**TASK**
Those lines of the following listing which contain the string "Ploumen" should be returned.

**AVAILABLE RECORDS**
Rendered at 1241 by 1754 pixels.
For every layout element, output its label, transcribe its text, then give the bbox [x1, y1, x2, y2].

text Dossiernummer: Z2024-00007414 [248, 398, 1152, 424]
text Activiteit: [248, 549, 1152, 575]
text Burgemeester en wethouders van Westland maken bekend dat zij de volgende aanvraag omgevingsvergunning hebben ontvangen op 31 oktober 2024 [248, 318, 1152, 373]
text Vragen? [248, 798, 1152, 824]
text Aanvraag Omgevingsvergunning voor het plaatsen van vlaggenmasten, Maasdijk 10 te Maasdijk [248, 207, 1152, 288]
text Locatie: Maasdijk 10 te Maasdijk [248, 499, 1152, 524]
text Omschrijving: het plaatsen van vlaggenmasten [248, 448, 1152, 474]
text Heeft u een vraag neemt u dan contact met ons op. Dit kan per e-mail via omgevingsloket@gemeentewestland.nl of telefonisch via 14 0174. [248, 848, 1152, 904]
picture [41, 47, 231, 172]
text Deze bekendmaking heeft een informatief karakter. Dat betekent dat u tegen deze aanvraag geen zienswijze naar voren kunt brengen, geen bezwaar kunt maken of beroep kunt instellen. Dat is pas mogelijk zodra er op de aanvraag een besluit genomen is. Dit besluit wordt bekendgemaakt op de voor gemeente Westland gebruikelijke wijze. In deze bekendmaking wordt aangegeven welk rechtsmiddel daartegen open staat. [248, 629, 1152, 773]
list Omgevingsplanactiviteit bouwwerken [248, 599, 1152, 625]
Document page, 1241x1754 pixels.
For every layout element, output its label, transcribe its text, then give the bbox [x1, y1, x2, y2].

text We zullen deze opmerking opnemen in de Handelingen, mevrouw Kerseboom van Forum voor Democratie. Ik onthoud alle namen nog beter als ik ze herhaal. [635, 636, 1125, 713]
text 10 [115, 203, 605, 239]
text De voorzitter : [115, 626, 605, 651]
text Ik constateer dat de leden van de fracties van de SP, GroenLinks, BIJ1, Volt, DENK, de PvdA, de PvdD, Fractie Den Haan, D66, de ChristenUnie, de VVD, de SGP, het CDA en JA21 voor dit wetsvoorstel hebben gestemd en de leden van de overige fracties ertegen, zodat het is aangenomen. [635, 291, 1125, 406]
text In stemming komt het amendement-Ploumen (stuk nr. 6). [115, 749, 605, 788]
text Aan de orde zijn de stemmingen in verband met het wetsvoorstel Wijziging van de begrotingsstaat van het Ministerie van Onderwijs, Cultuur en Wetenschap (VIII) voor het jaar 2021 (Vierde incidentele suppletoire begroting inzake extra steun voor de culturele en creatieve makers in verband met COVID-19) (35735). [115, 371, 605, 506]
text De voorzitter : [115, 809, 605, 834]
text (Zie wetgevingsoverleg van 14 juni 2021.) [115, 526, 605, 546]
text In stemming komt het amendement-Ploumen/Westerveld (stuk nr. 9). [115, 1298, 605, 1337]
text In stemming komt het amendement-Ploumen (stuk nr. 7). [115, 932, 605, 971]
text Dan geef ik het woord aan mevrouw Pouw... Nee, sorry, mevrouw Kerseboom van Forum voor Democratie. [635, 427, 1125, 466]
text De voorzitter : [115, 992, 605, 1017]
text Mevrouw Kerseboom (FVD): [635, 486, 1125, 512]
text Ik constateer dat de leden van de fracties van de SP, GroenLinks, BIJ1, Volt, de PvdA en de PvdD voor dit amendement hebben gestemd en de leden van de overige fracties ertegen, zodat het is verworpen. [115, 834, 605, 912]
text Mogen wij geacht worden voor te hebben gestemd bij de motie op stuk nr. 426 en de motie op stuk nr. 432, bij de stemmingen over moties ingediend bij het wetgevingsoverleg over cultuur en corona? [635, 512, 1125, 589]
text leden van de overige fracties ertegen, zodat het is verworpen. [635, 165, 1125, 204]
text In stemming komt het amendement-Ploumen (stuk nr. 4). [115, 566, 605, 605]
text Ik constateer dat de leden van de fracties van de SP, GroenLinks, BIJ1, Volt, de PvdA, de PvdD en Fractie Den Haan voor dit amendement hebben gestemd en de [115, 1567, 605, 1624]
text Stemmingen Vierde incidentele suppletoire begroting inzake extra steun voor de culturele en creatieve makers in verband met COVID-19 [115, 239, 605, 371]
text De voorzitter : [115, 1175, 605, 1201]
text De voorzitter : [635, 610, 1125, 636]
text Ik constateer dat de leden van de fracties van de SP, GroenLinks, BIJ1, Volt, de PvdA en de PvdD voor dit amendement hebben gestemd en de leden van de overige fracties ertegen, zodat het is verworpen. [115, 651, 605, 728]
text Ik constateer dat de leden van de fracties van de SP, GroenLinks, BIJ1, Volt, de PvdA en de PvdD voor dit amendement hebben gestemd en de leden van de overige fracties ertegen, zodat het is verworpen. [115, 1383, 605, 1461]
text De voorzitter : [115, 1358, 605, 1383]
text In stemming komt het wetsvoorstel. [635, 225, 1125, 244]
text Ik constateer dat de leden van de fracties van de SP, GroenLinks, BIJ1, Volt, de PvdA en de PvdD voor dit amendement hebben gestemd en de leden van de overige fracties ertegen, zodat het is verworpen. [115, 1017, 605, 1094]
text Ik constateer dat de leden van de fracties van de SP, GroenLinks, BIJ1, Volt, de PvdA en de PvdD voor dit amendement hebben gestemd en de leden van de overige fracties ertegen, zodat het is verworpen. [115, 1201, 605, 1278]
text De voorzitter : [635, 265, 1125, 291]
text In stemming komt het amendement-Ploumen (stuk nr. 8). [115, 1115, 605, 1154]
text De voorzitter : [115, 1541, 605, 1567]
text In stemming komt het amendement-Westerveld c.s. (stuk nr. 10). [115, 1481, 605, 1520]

**RESPONSE TO THIS TASK**
text In stemming komt het amendement-Ploumen (stuk nr. 6). [115, 749, 605, 788]
text In stemming komt het amendement-Ploumen/Westerveld (stuk nr. 9). [115, 1298, 605, 1337]
text In stemming komt het amendement-Ploumen (stuk nr. 7). [115, 932, 605, 971]
text In stemming komt het amendement-Ploumen (stuk nr. 4). [115, 566, 605, 605]
text In stemming komt het amendement-Ploumen (stuk nr. 8). [115, 1115, 605, 1154]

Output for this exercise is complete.